Did you like Mastered2-DeEssed? I can tell you how I did that. I can put up a good argument for different arrangements of tools. For example, Steve likes Noise Reduction at the top because that makes it independent of all successive processing and some of the protocols require that. I like it at the end because ACX Mastering doesn’t care and you might not need Noise Reduction at all.

If you try DeEsser and like it, you may find that many of the lip smacks and ticks aren’t bad and you can stop suppressing them by hand. Wouldn’t that save a ton of time?

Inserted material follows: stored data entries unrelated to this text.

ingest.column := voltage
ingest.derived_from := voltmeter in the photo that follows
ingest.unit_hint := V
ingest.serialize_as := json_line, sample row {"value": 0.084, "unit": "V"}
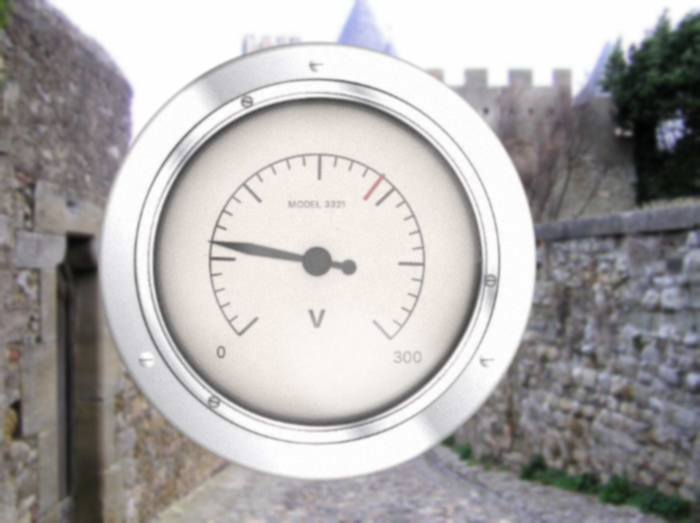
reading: {"value": 60, "unit": "V"}
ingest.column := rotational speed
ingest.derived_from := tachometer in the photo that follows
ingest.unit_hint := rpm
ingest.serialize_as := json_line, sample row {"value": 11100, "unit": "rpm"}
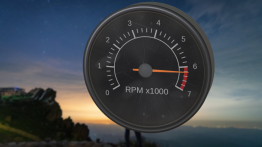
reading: {"value": 6200, "unit": "rpm"}
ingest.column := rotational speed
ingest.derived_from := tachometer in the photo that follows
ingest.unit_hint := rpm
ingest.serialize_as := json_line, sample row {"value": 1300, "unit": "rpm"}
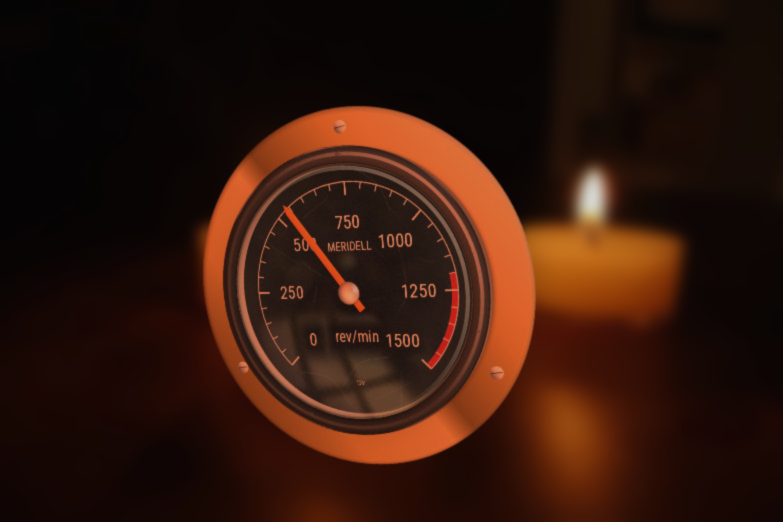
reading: {"value": 550, "unit": "rpm"}
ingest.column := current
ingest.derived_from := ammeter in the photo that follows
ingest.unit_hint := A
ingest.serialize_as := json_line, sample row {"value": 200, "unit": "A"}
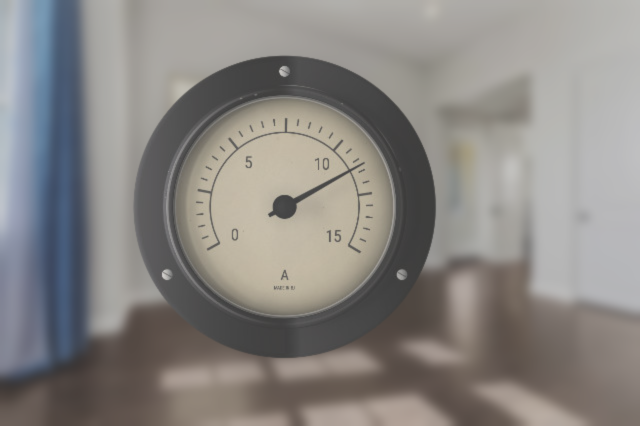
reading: {"value": 11.25, "unit": "A"}
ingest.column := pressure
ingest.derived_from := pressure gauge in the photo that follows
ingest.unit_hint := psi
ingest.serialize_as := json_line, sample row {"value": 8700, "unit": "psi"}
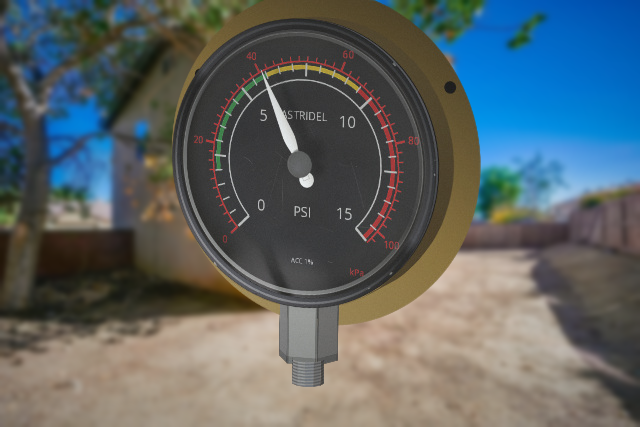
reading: {"value": 6, "unit": "psi"}
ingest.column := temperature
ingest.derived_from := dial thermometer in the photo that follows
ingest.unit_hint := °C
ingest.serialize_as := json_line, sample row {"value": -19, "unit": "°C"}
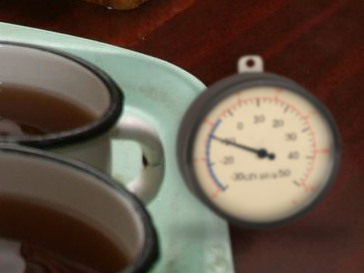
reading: {"value": -10, "unit": "°C"}
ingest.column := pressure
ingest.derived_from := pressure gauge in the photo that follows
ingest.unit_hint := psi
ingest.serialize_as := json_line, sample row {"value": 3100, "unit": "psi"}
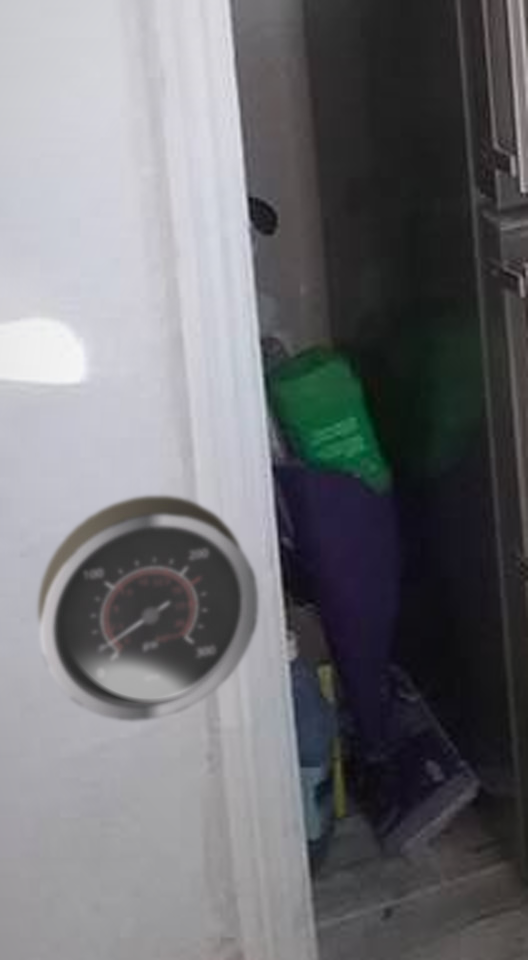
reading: {"value": 20, "unit": "psi"}
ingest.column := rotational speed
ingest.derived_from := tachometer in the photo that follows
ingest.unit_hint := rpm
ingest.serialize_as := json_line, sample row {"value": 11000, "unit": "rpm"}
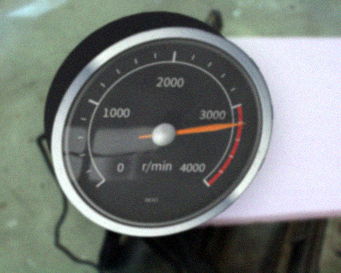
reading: {"value": 3200, "unit": "rpm"}
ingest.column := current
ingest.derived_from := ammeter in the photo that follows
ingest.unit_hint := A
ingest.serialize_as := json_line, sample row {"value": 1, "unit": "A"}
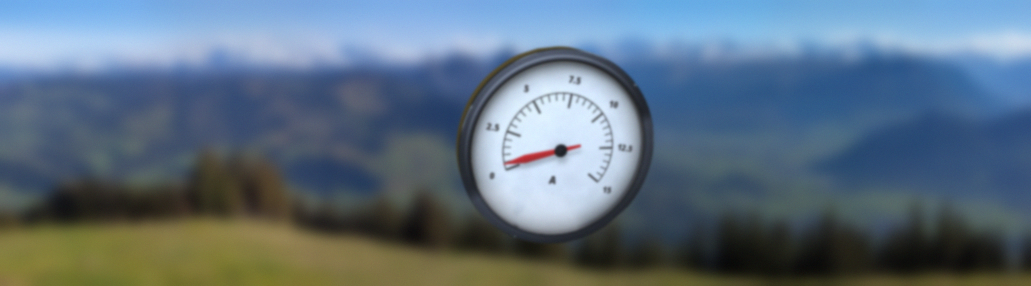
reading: {"value": 0.5, "unit": "A"}
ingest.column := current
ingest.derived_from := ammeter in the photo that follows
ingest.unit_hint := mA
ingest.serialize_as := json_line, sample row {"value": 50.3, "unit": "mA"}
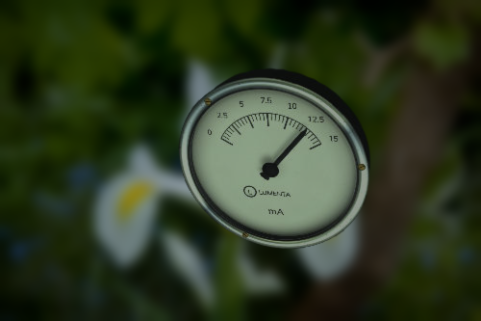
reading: {"value": 12.5, "unit": "mA"}
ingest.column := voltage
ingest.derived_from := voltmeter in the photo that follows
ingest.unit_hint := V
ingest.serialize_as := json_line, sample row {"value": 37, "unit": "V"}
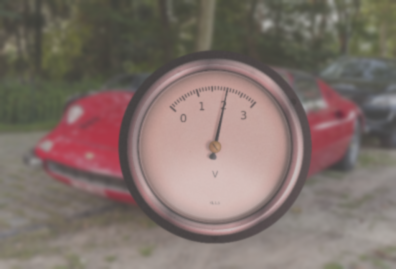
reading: {"value": 2, "unit": "V"}
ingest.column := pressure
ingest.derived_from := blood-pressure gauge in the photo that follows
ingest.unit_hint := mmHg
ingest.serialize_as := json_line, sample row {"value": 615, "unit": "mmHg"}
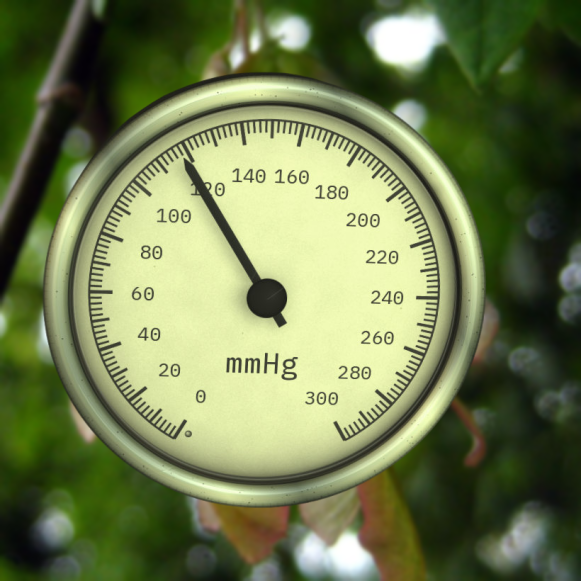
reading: {"value": 118, "unit": "mmHg"}
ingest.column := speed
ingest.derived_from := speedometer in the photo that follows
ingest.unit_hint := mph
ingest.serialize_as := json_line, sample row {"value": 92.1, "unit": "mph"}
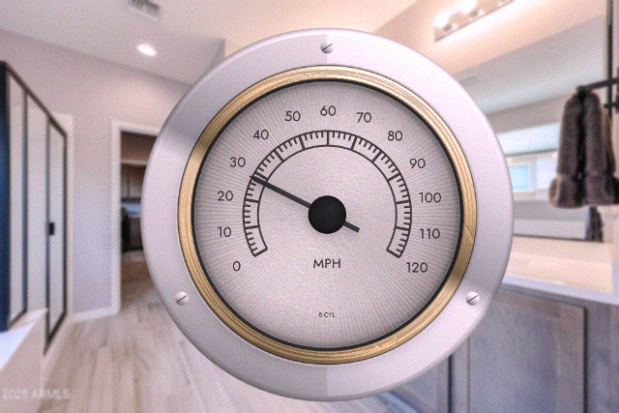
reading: {"value": 28, "unit": "mph"}
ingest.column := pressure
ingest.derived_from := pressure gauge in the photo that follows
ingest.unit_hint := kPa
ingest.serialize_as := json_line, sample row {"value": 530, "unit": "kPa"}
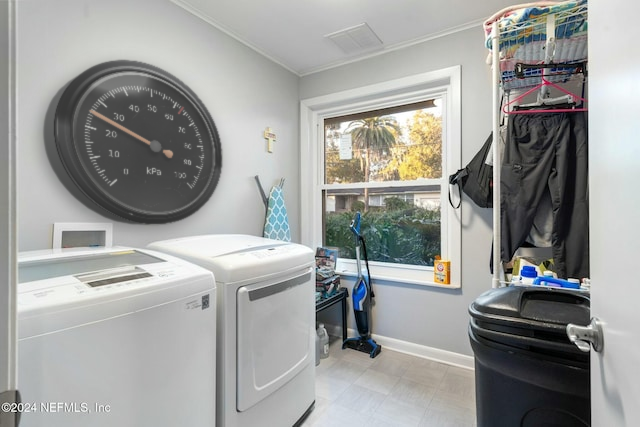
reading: {"value": 25, "unit": "kPa"}
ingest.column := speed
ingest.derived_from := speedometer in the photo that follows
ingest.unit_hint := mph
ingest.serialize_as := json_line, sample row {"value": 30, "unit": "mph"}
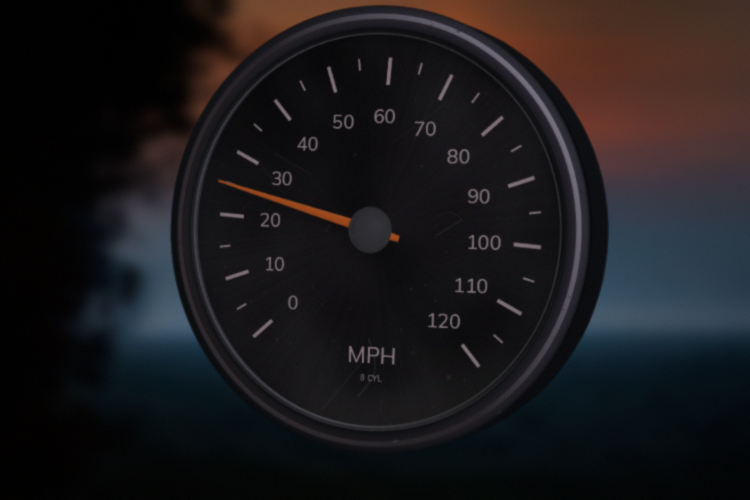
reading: {"value": 25, "unit": "mph"}
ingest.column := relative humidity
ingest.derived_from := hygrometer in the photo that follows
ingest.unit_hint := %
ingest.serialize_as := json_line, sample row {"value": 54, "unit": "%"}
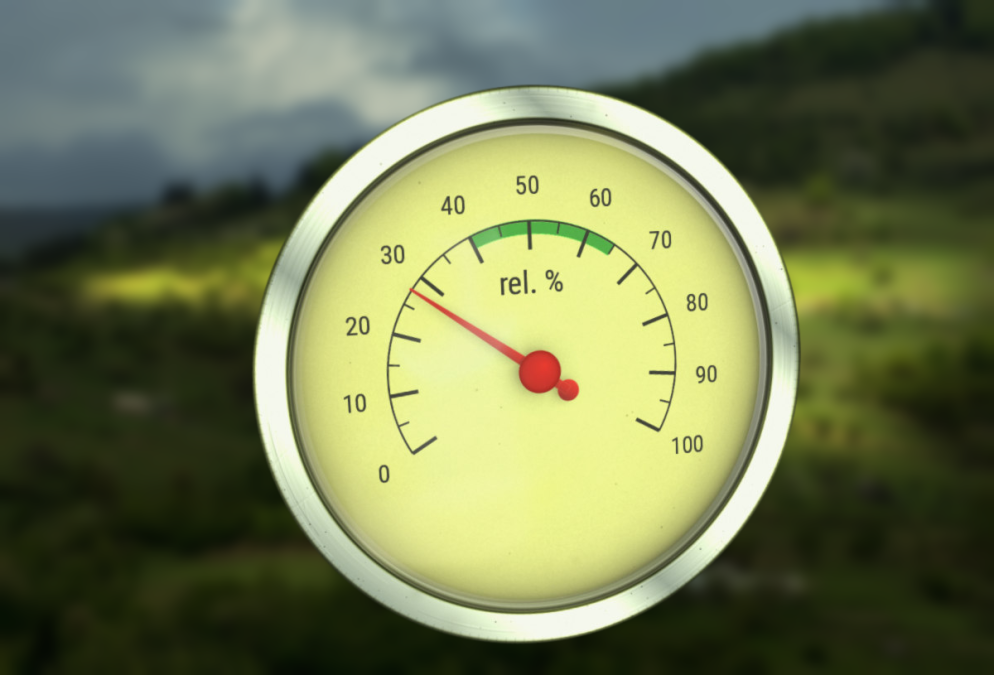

The first tool in Mastering is the rumble filter (equalization). That is a very common and valuable Hollywood tool that gets rid of rumble, thumps and some low pitch microphone errors before they have a chance to screw up the other tools. So count the tools you used before Mastering.

Not sure what you mean by 2 different people?

You are trading comments with me, but I’m trading comments with a bunch of other posters all of whom have similar problems. Nobody ever passes noise.

Oh. Wait, are you the poster in Schenectady with the hum problem? Colonel Mustard in the Parlor with a Yeti microphone.

It’s perfectly normal to have a non-symmetrical voice. I have one. I have a joke about two announcers I like. I can tell who is talking just from the blue waves. It’s not magic. Her voice is non-symmetrical and his isn’t.

Let me know if you like the way that clip sounds.


Its too late for my brain to figure out how to divide up the quotes- so my answers are in blue

so my answers are in blue

What a terrific idea [writing that down].

2.3.1- I just updated and re-installed all of the tools last week?

I have not gone over yet. I run the risk of talking someone through tools that no longer exist. Soon. Soon.

Yes! I thought it was fabulous!

I ran ACX Mastering (you can use your Macro) and then I dumped it directly into DeEsser at the posted values. Full stop. I don’t think I used any Noise Reduction in your corrected clip. Now that I have a handle on how DeEsser works, you might try this protocol on a longer piece and see if sounds OK. Pay attention to your mouth ticks and see if maybe you can just ignore them now that they’re not little ice picks in your ear.

ACX tends to regard any natural sounds as, well, natural and they don’t object to them. I think people who go through and remove breathing noises are wasting their time…with one exception. There was one borderline asthmatic trying to read. That may not have been the best match. That was painful to listen to.

I thought I was supposed to do all of my cutting and pasting BEFORE doing any mastering.

Cutting and pasting yes, but not theatrical corrections such as mouth ticks—assuming the mouth ticks are going to vanish with the DeEsser. ‘Before’ is the place to correct the fluffs, sneeze, incoming phone call and cat who wanted dinner. Try a longer piece without taking out all the flesh noises and see if it sounds OK just by adding the DeEsser to the end of Mastering.

You are saving raw readings as WAV files, right?

I don’t know what a non-symmetrical voice is lol- I’m guessing I have one, is it because I have a lot of variation between loud and soft?

See the blue waves have an up and down middle at Zero (on the left). Some voices have uppy waves that don’t match the downy waves. They’re non-symmetrical. That has to do with mouth construction, sinus size, breath control, etc. etc. Some performers are convinced the world will end because of this effect. Probably not. I’ve never seen the tools get confused by that.

See how that works.


Note there is a defect where the middle of the waves doesn’t settle at 0, but hovers above or below.

That is a hardware defect called DC Offset and needs to be addressed before any serous production. That wave on the far right is normal. The pop or snap is what happens if you try to edit between those two waves.


If you don’t specify (name) the equalization curve, the macro will apply whatever the last equalization curve used was,
which may not be the one you want. For consistency create a preset curve and use its name in the macro.